Outside Iran, fundamentalist groups are pressuring other governments to follow the Iranian and Saudi models and some regimes seem willing to make concessions to them in the interest of defusing political tensions. However, while many feminists in the Middle East have denounced the policies of the Iranian government, it is not unusual to find women who support the fundamentalists' demands and voluntarily adopt the behavior they call for. For many women in the Middle East, equality with men and personal freedom do not seem to be meaningful goals. In the minds of many women, equality and freedom have become associated with undesirable aspects of Westernization - having to perform full-time jobs both in the workplace and in the home, the disintegration of the family, the decline of morality, and, ultimately, social breakdown. Many see in women's liberation a Western plot to undermine native culture so as to facilitate Western political and economic penetration of Middle Eastern societies. In contrast, the principles of Islamic law as promoted by fundamentalists seem to offer stability, security, and a way of preserving cultural identity and integrity.
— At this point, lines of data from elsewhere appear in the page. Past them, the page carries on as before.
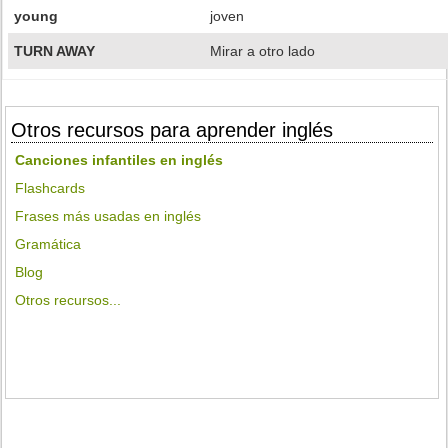
young
joven
TURN AWAY
Mirar a otro lado
Otros recursos para aprender inglés
Canciones infantiles en inglés
Flashcards
Frases más usadas en inglés
Gramática
Blog
Otros recursos...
The legal status of women in the Middle East is currently unstable and problematic. It is clear that whatever progress was made in the area of women's rights is not irreversible. The previous situation, where a Westernized political elite imposed legal reforms on societies that were still largely very traditional, may now be reversed. In the wake of the Iranian example, some Middle Eastern governments are seeking to reassign an inferior legal status to women at a time when an ever-growing segment of their societies has been influenced by the women's liberation movement in the West. Under these circumstances it seems certain that the legal status of women in the Middle East will remain a hotly contested issue.